> REQUIRED ACTION
Beginning with the line that mentions "Quick job: Serialize", reproduce every line through the last line of the entries, exactly, and only those.

Saved data entries
++++
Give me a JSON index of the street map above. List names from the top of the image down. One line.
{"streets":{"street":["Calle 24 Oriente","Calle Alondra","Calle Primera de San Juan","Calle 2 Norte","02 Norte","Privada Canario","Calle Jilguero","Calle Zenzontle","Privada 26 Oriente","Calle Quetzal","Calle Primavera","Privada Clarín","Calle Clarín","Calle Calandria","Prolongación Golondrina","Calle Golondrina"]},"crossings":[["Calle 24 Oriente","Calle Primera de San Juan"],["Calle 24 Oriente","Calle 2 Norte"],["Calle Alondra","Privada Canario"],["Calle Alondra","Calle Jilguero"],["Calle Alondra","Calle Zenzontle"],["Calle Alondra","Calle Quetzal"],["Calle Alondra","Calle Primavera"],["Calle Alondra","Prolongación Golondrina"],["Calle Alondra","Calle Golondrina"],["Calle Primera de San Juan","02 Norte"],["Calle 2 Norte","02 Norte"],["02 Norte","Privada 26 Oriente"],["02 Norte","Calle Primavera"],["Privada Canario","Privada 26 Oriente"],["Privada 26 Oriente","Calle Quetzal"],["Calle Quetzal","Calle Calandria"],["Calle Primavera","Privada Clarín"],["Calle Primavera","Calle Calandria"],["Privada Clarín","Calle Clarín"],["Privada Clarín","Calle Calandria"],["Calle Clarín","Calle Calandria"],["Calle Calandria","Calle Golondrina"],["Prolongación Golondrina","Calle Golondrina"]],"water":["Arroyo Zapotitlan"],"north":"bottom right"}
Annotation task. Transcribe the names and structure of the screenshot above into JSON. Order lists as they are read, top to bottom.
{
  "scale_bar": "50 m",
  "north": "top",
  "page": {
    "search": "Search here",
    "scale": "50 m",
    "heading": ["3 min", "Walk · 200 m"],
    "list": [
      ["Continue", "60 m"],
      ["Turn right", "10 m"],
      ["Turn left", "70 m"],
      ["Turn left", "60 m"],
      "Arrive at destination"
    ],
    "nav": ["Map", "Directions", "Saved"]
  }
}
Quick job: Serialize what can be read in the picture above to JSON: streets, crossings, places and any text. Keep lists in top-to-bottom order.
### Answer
++++
> ANSWER FOR THE TASK
Quick job: Serialize what can be read in the picture above to JSON: streets, crossings, places and any text. Keep lists in top-to-bottom order.
### Answer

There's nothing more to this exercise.